By Madeleine Longwell
Brazilian president faces impeachment
Brazilian president Dilma Rousseff continues to battle to keep her position this week after the Brazilian Chamber of Deputies voted on Sunday to proceed with the impeachment. Rousseff is facing impeachment after accusations of “illegal accounting tricks that allowed her administration to maintain government spending to shore up flagging support,” which many believe has contributed to the nation’s overall deficit.
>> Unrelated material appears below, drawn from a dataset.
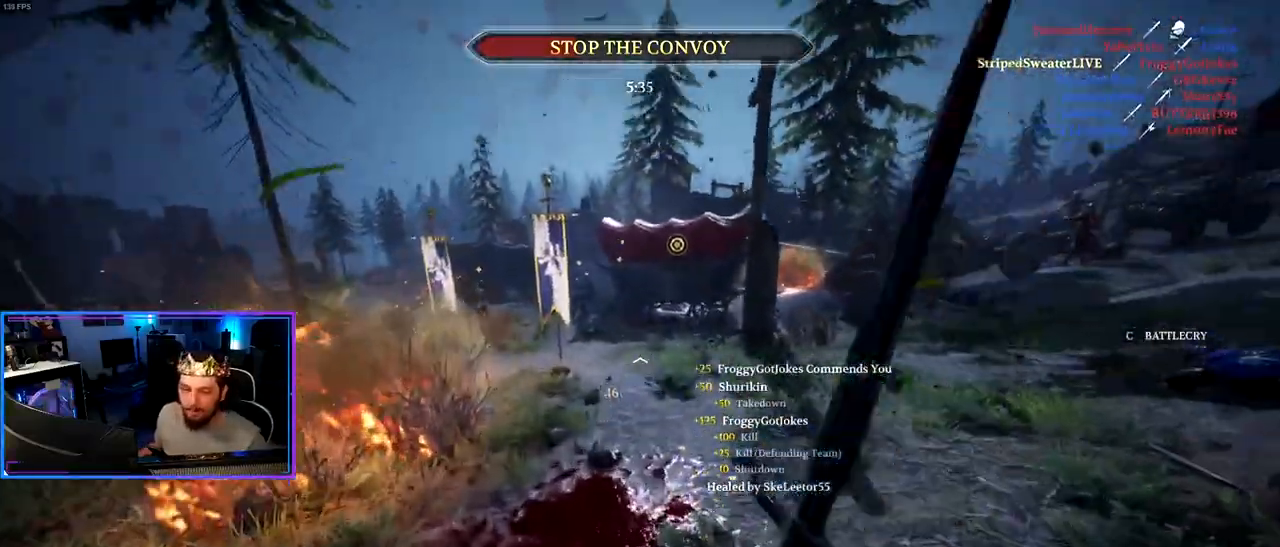
{"keys": ["shift", "w"], "mouse": [], "mouse_move": "still", "events": [[183, "d", "down"], [333, "d", "up"]]}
However, Rousseff and many others see the vote as a threat to democracy. Rousseff has previously accused the impeachment proceedings of being an attempt by elite members of government to take power from the Workers’ Party, the party Rousseff represents. If Rousseff is impeached in May, vice president Michel Temer will take office. It is estimated that if Temer ran, he would only earn about 2 percent of the vote, and Rousseff herself called him a traitor.
30th anniversary of Chernobyl
Hundreds gathered in Pripyat, Ukraine on Tuesday to commemorate the 30th anniversary of the Chernobyl nuclear disaster. Ukrainian president Petro Poroshenko led the ceremony. The disaster, which lead to an estimated 9000 deaths, highlighted serious safety standard problems and secrecy in the Soviet Union.
Although Tuesday marked the 30th anniversary, much is still being done to fix the damage; nearly $2.25 billion has so far been spent by the international community on building a long-term shelter over the exploded reactor. In regards to the anniversary of the event, Russian president Vladimir Putin called it “a grave lesson for all mankind.”
South Sudan opposition leader returns
South Sudan’s opposition leader was sworn in as vice president this week. Since the civil war began nearly two years ago, opposition leader Riek Machar had been living in exile in the southern part of the country and Ethiopia.
Machar’s appointment as vice president comes as part of a peace deal between the government and the opposition. A two-year transitional government will be put in place, made up of officials from both sides of the conflict until elections are held.
Although the peace deal appears to be taking affect, many are not hopeful, the city of Juba is not yet demilitarized, “so maybe the government is not serious about peace. That could lead us back to war,” Lt. Gen. Simon Gatwech told the New York Times.
Gay rights activist killed in Bangladesh
On Tuesday, the Bangladeshi branch of Al-Qaeda claimed responsibility for the brutal murder of a gay rights activist, Julhas Mannan, and his friend Tanay Mojumdar.
Mannan was an activist and editor of Bangladesh’s first gay rights magazine; he also worked with the U.S. Agency for International Development.
As of Tuesday, no arrests have been made. In recent years, similar killings have taken place across Bangladesh’s cities, largely in response to what Islamic extremists believe to be anti-Islamic messages.